# EXCERPT PROVIDED
===============

Although Windows CE doesn’t use the NT kernel, it’s similarly designed to run on a wide variety of system architectures. Since the Nintendo 64 uses a MIPS CPU it should basically just run either kernel. You might assume that the N64’s rather limited specs are a bit of a problem, but fortunately Windows CE is designed to run on a digital potato, and requires only a MB of RAM. Since that just so happens to be what the N64 has under the hood, [Throaty Mumbo] was optimistic about getting Windows CE running on the 1990s game console.

The idea for this project came when [Throaty] was tinkering with an IBM Workpad Z50 laptop that uses almost the same CPU as the N64 and also runs Windows CE. Although said laptop is probably a lot more practical of a platform to run Windows on, this didn’t mean that it wouldn’t be a fun challenge.
Since CE was intended to be customized by companies for their own embedded hardware this means that you can use an official SDK, such as Microsoft Windows CE 2.11 Platform Builder. Making Windows CE 2.11 run on an N64 thus involves creating a board-specific configuration and compile that against said SDK.
If you want to give it a shot yourself, the entire project is available on GitHub which is where you find most of the technical details as well. When using a flash cart such as the EverDrive, you can also put applications on the SD card and run them from within the Windows GUI. You’ll still be limited by the N64 hardware, but otherwise the experience is very smooth as the video below demonstrates.

Just fair warning – this video is one of the most frustrating videos I’ve ever watched and isn’t very technical.
I don’t know whether it was an act but yeah.
Cool project though.
At least is not boring. At least for me.
Very true!
I never recognize his YT channel name before clicking play, but I recognize the guy’s voice and “huh?! What?!” immediately. It’s an extremely annoying shtick that pretty much ruins the whole video. If the project is at least interesting on the surface, I have to just mute it and follow along/power through.
While I do think the project itself is cool, he’s not really doing anything other than being hands for an LLM and reading the output to us and injecting “huh?! what?!” to every line.
I was wondering how much work did the author and how much did the LLM do. And I’m also wondering if the fact that LLM did all the work wouldn’t be even more impressive ;-)
Interesting! That screen resolution is very low, though.
Didn’t certain N64 games support about 640×480 pixels (480i) via Expansion Pak?
Anyway, that 320×200 pixel -ish desktop resolution brings back memories of Windows 3.0 MME.
It had an experimental MCGA driver that did 320×200 pixels @256c and used pixel-art for Windows 3.x GUI.
Understandably, it never caught on and wasn’t included in Windows 3.1 anymore.

===============

# Source records
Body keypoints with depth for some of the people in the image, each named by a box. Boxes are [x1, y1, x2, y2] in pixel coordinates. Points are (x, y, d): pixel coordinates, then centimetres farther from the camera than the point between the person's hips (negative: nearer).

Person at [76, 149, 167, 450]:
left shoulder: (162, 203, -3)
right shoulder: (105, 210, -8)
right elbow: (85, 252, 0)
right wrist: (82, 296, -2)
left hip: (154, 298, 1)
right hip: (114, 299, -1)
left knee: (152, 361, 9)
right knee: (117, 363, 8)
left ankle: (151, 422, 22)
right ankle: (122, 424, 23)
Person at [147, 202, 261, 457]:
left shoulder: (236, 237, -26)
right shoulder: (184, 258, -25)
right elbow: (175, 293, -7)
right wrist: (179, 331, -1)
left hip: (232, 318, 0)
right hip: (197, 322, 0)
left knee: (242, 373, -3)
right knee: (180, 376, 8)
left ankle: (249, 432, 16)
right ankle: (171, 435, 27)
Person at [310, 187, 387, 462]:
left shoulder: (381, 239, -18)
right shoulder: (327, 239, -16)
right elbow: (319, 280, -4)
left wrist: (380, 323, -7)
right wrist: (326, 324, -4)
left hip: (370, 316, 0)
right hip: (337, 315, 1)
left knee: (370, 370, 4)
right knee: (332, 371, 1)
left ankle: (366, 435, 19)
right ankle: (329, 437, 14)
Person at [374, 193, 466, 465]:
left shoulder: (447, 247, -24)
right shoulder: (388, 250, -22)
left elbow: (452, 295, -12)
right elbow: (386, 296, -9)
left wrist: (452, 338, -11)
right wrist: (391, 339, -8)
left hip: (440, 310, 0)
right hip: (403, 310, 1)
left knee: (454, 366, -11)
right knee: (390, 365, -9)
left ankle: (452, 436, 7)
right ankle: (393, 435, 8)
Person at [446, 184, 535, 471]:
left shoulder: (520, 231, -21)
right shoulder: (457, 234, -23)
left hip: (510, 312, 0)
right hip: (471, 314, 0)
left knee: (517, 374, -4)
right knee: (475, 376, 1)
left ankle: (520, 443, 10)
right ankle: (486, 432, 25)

===============

# INSTRUCTIONS
a – Please write out the portion of the article about Windows CE on the Nintendo 64 starting with "Although Windows CE" and going on through "1990s game console.".
b – Extend the article about Windows CE on the Nintendo 64 from the point where it stops.
None of the rows are needed here.

# RESPONSES BY TASK
a –
Although Windows CE doesn’t use the NT kernel, it’s similarly designed to run on a wide variety of system architectures. Since the Nintendo 64 uses a MIPS CPU it should basically just run either kernel. You might assume that the N64’s rather limited specs are a bit of a problem, but fortunately Windows CE is designed to run on a digital potato, and requires only a MB of RAM. Since that just so happens to be what the N64 has under the hood, [Throaty Mumbo] was optimistic about getting Windows CE running on the 1990s game console.

b –
First 64bit version of windows? Before xp?
The N64’s NEC VR4300 CPU was binary compatible with the previous 32-bit MIPS II instruction set, and even had a “32-bit mode” that would lock out its 64 bit extensions completely. I don’t know if CE used this, but either way it was fundamentally a 32-bit OS & Kernel that happened to run on some 64-bit capable processors.
Here one should mention that the Sega Dreamcast was compatible with Windows CE and able to boot the OS from the GD-ROM disc, together with loading the game.
If I remember correctly, my Dreamcast even had a windows ce sticker on it. I think it was just the underlying OS. It let devs use DirectX.
I work with weather and river stage monitoring sites. They’re all run by a Sutron Xlite 9210 with Windows CE. The XLite UI looks like it was written in VB and can be a bit slow compared to modern applications, but if you need to run a sensor on 12v in austere conditions its a solid platform.
Granted we’re pushing data out over a VHF network and the average transmission is less than 50 bytes so it’s not like we’re doing bulk helium cryptocurrency mining.
Seeing it on a N64 makes me wonder just how weird a platform Win CE can be pushed onto. Can we run Doom on Windows CE on a N64 though?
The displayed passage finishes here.